Segment Start: Information given

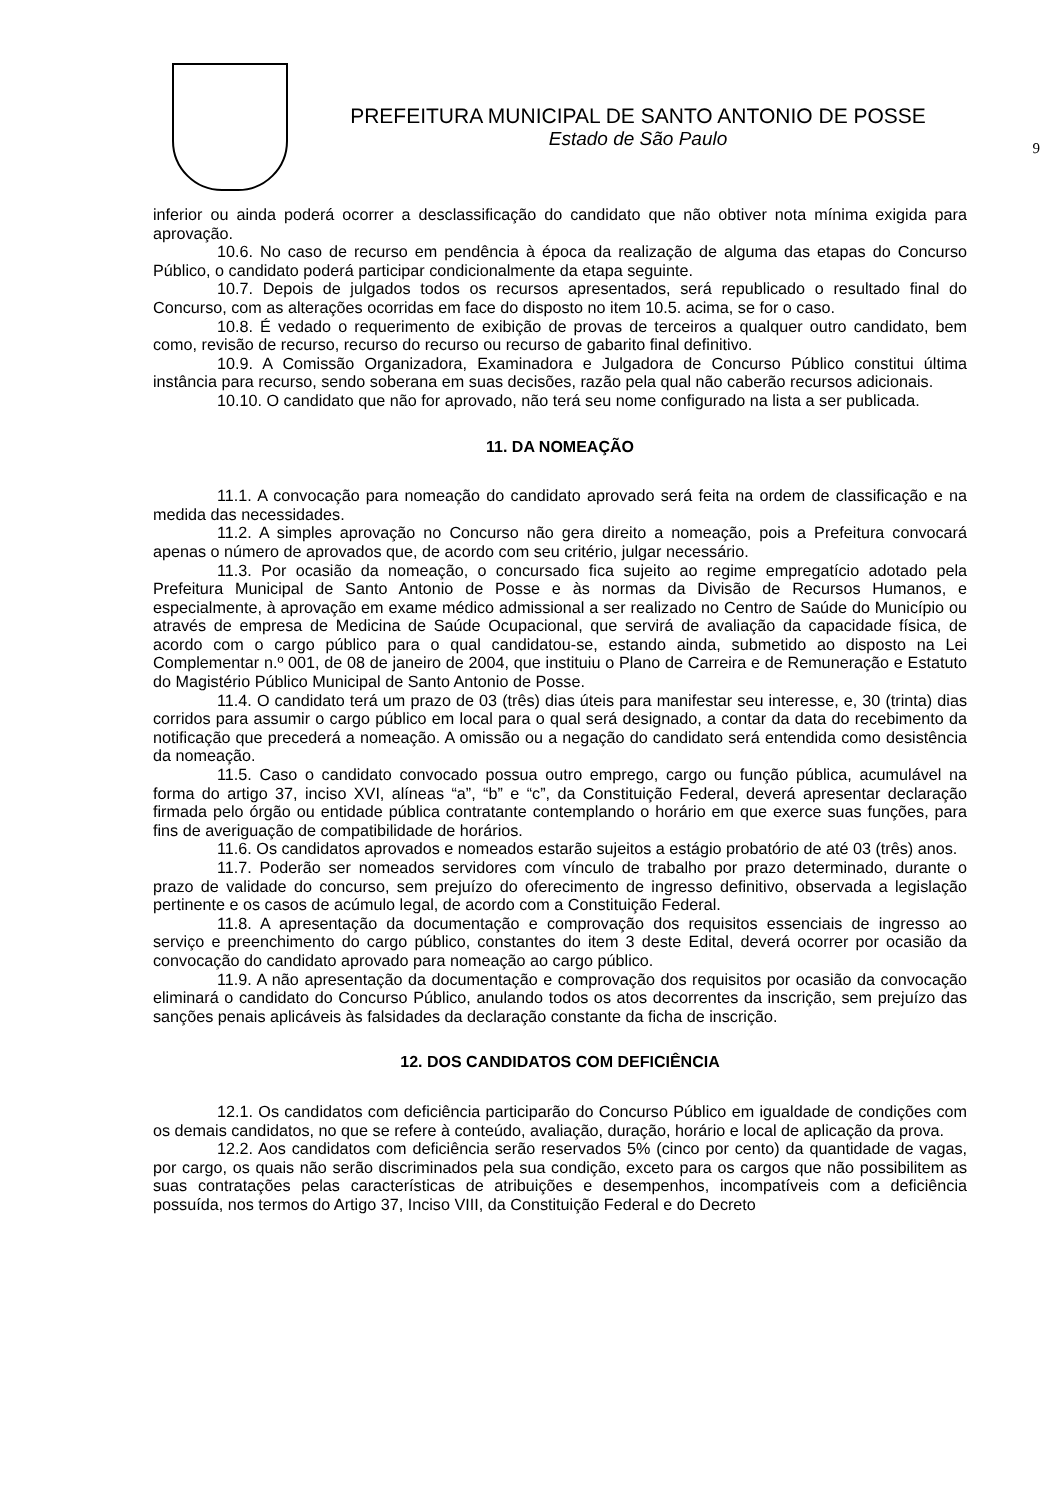PREFEITURA MUNICIPAL DE SANTO ANTONIO DE POSSE
Estado de São Paulo
9
inferior ou ainda poderá ocorrer a desclassificação do candidato que não obtiver nota mínima exigida para aprovação.
10.6. No caso de recurso em pendência à época da realização de alguma das etapas do Concurso Público, o candidato poderá participar condicionalmente da etapa seguinte.
10.7. Depois de julgados todos os recursos apresentados, será republicado o resultado final do Concurso, com as alterações ocorridas em face do disposto no item 10.5. acima, se for o caso.
10.8. É vedado o requerimento de exibição de provas de terceiros a qualquer outro candidato, bem como, revisão de recurso, recurso do recurso ou recurso de gabarito final definitivo.
10.9. A Comissão Organizadora, Examinadora e Julgadora de Concurso Público constitui última instância para recurso, sendo soberana em suas decisões, razão pela qual não caberão recursos adicionais.
10.10. O candidato que não for aprovado, não terá seu nome configurado na lista a ser publicada.
11. DA NOMEAÇÃO
11.1. A convocação para nomeação do candidato aprovado será feita na ordem de classificação e na medida das necessidades.
11.2. A simples aprovação no Concurso não gera direito a nomeação, pois a Prefeitura convocará apenas o número de aprovados que, de acordo com seu critério, julgar necessário.
11.3. Por ocasião da nomeação, o concursado fica sujeito ao regime empregatício adotado pela Prefeitura Municipal de Santo Antonio de Posse e às normas da Divisão de Recursos Humanos, e especialmente, à aprovação em exame médico admissional a ser realizado no Centro de Saúde do Município ou através de empresa de Medicina de Saúde Ocupacional, que servirá de avaliação da capacidade física, de acordo com o cargo público para o qual candidatou-se, estando ainda, submetido ao disposto na Lei Complementar n.º 001, de 08 de janeiro de 2004, que instituiu o Plano de Carreira e de Remuneração e Estatuto do Magistério Público Municipal de Santo Antonio de Posse.
11.4. O candidato terá um prazo de 03 (três) dias úteis para manifestar seu interesse, e, 30 (trinta) dias corridos para assumir o cargo público em local para o qual será designado, a contar da data do recebimento da notificação que precederá a nomeação. A omissão ou a negação do candidato será entendida como desistência da nomeação.
11.5. Caso o candidato convocado possua outro emprego, cargo ou função pública, acumulável na forma do artigo 37, inciso XVI, alíneas “a”, “b” e “c”, da Constituição Federal, deverá apresentar declaração firmada pelo órgão ou entidade pública contratante contemplando o horário em que exerce suas funções, para fins de averiguação de compatibilidade de horários.
11.6. Os candidatos aprovados e nomeados estarão sujeitos a estágio probatório de até 03 (três) anos.
11.7. Poderão ser nomeados servidores com vínculo de trabalho por prazo determinado, durante o prazo de validade do concurso, sem prejuízo do oferecimento de ingresso definitivo, observada a legislação pertinente e os casos de acúmulo legal, de acordo com a Constituição Federal.
11.8. A apresentação da documentação e comprovação dos requisitos essenciais de ingresso ao serviço e preenchimento do cargo público, constantes do item 3 deste Edital, deverá ocorrer por ocasião da convocação do candidato aprovado para nomeação ao cargo público.
11.9. A não apresentação da documentação e comprovação dos requisitos por ocasião da convocação eliminará o candidato do Concurso Público, anulando todos os atos decorrentes da inscrição, sem prejuízo das sanções penais aplicáveis às falsidades da declaração constante da ficha de inscrição.
12. DOS CANDIDATOS COM DEFICIÊNCIA
12.1. Os candidatos com deficiência participarão do Concurso Público em igualdade de condições com os demais candidatos, no que se refere à conteúdo, avaliação, duração, horário e local de aplicação da prova.
12.2. Aos candidatos com deficiência serão reservados 5% (cinco por cento) da quantidade de vagas, por cargo, os quais não serão discriminados pela sua condição, exceto para os cargos que não possibilitem as suas contratações pelas características de atribuições e desempenhos, incompatíveis com a deficiência possuída, nos termos do Artigo 37, Inciso VIII, da Constituição Federal e do Decreto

Segment End: Information given

# What you need to do
Count the lines above that include the word "aprovados". Reply with that number alone.

# Response to the exercise
2